Niffenegger's real triumph is how deftly she manages time. Her protagonist, Henry DeTamble is a CPD - (a person with chrono-displacement, a genetic abnormality which causes the patient to time travel in much the same way that epilepsy causes seizures). He meets Clare Abshire, who will become his wife, when she is six years old and he is in his thirties (in his present, when he meets the six year old Clare, his wife, Clare, is pregnant with their daughter). 

It would be easy for an author to drop any one of this story's chronological threads, given that Niffenegger moves Henry back and forth through the past, present and future seemingly at random, all the while building the narrative logically if one lets go of traditional time. For example, although Clare has known Henry since she was six, he meets her for the first time when she is twenty and he is twenty-eight. This is a minor example of how Niffenegger manipulates the chronology, and all to good effect. By the end of the book, all of the pieces fall into place inevitably, as the reader has been given glimpses of the inevitable throughout. In this way, Niffenegger places the reader firmly in Henry's shoes - the pieces of his life align only at the end of the book, in what is very close to hindsight. 

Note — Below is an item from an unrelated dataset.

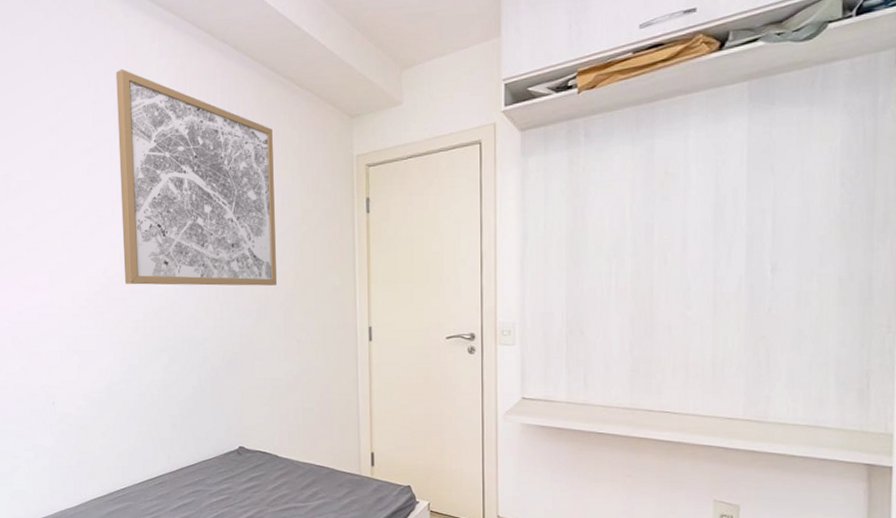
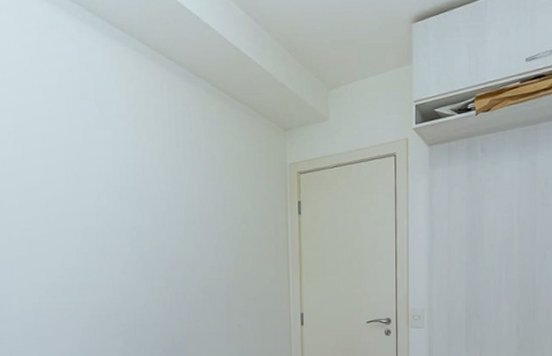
wall art: present [116,68,277,286] -> none [70,80,220,278]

The Time Traveler's Wife is a romance, it's true. But it is quiet and matter-of-fact. There is little of the "romance" about it. Similarly, while Niffenegger created a disease for Henry to explain how and why he time travels, it's a foundational element, this bit of science fiction, very quietly driving the book. In the end, I would say that The Time Traveler's Wife is speculative - it speculates on the nature of time and it's elasticity; it speculates on what kind of love could survive the strain of chronological displacement, an appropriate concern for moderns who never seem to have enough time; ultimately, it speculates on what kind of life could be lead when even the facade of control cannot exist. It's a touching book and an affecting book and chick-lit or not, it was absolutely worth the read.